Un écosystème fragile et interconnecté
Le professeur associé Adriana Dutkiewicz de l'Université de Sydney, non impliquée dans la recherche, souligne le caractère exceptionnel de ces écosystèmes des grands fonds. Les nodules polymétalliques ne sont pas de simples pierres ; Ce sont des ressources finies qui croissent par accrétion autour d’un noyau à un rythme incroyablement lent : environ 0,001 millimètre tous les 1000 ans.
Cela signifie que De nombreux nodules présents sur le fond océanique ont entre 12 et 15 millions d’années. Je souris quand je pense que, tandis que nous, les humains, considérons tout ce qui a quelques milliers d’années comme « ancien », nous envisageons aujourd’hui de collecter en masse des objets qui ont commencé à se former lorsque nos ancêtres descendaient à peine des arbres.
Mais il y a plus : ces nodules ne sont pas de simples ressources minérales pour les activités minières des fonds ; Ils constituent l’habitat de communautés biologiques hautement spécialisées. Dutkiewicz spiega:
Les écosystèmes des fonds marins et les nodules sont inextricablement liés.
Parmi les habitants de ces environnements extrêmes, on trouve des organismes unicellulaires géants à coquille calcaire (appelés « foraminifères »), des concombres de mer, des poissons et de nombreuses autres espèces qui ne peuvent s'installer que sur les surfaces dures des nodules. Que faisons-nous ? Un coup de balai sur tout ?

L'exploitation minière des fonds marins, la lente récupération des ressources en eau profonde
Le docteur Marc Hartl, membre du consortium de recherche SMARTEX (Exploitation minière des fonds marins et résilience aux impacts expérimentaux), soulève des questions fondamentales sur les effets de l’exploitation minière des fonds océaniques.
Il y a tellement de questions sans réponse.
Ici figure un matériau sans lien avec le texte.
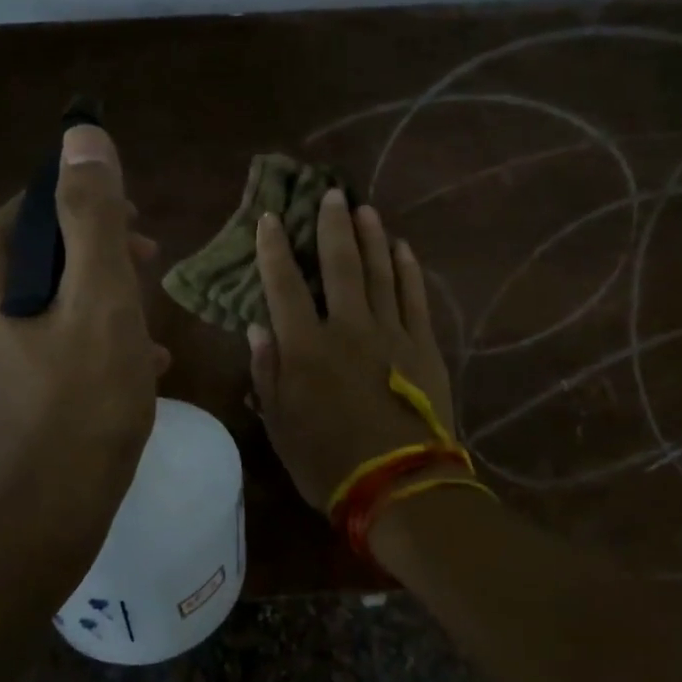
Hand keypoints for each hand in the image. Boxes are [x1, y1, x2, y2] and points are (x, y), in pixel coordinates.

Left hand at [0, 125, 168, 540]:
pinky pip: (40, 339)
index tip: (142, 237)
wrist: (46, 517)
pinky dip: (84, 339)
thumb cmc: (82, 401)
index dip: (95, 210)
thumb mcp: (102, 298)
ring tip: (150, 326)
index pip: (36, 205)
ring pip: (46, 298)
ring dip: (101, 301)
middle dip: (102, 259)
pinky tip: (135, 363)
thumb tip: (82, 137)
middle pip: (41, 253)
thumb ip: (94, 215)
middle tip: (152, 276)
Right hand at [249, 189, 454, 513]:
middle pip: (339, 265)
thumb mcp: (280, 425)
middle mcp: (348, 329)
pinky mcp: (424, 347)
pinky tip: (403, 248)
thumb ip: (267, 373)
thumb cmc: (328, 462)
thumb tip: (257, 327)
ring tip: (364, 209)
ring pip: (380, 273)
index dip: (274, 249)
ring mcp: (391, 334)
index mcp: (306, 348)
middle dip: (332, 227)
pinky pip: (415, 298)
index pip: (284, 286)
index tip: (270, 218)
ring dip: (371, 238)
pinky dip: (408, 271)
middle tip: (331, 194)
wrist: (400, 487)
Par exemple, nous savons que les nodules produisent de l’oxygène. Si on les enlève, cela réduira-t-il la quantité d’oxygène dans les profondeurs marines et affectera-t-il les organismes qui y vivent ?
Les chercheurs ont observé certains des premiers signes de rétablissement biologique dans la zone d’étude, mais il est important de mettre ces résultats en contexte. La zone explorée est minuscule (0,4 kilomètre carré) par rapport à la taille d’une exploitation commerciale (environ 400 kilomètres carrés). Dutkiewicz prévient que le taux de guérison rapporté par les auteurs sera beaucoup, beaucoup plus lent après une opération commerciale à grande échelle. Et sans les nodules, ce sera un écosystème complètement différent.
Et il utilise une assez bonne analogie pour expliquer le concept :
C'est un peu comme avoir un jardin. Vous pouvez désherber une grande surface et les mauvaises herbes reviendront beaucoup plus lentement que si vous désherbez une petite surface seulement, où les mauvaises herbes repoussent presque le lendemain.
Le co-auteur de l'étude, le Dr. Adrian Glover du Musée d'histoire naturelle du Royaume-Uni, souligne que leurs conclusions n'apportent pas de réponse définitive sur l'acceptabilité sociale de l'exploitation minière des fonds marins, mais elles fournissent les données nécessaires pour prendre des décisions politiques plus éclairées.
Dans un monde de plus en plus avide de métaux pour alimenter la transition verte, nous devons nous demander : sommes-nous prêts à sacrifier des écosystèmes vieux de millions d’années pour satisfaire notre soif de ressources ? Et si nous le faisons, quelles cicatrices laisserons-nous au fond de l’océan pour les générations futures ? Car, comme le montre cette étude, dans l’abîme, les blessures restent ouvertes très, très longtemps.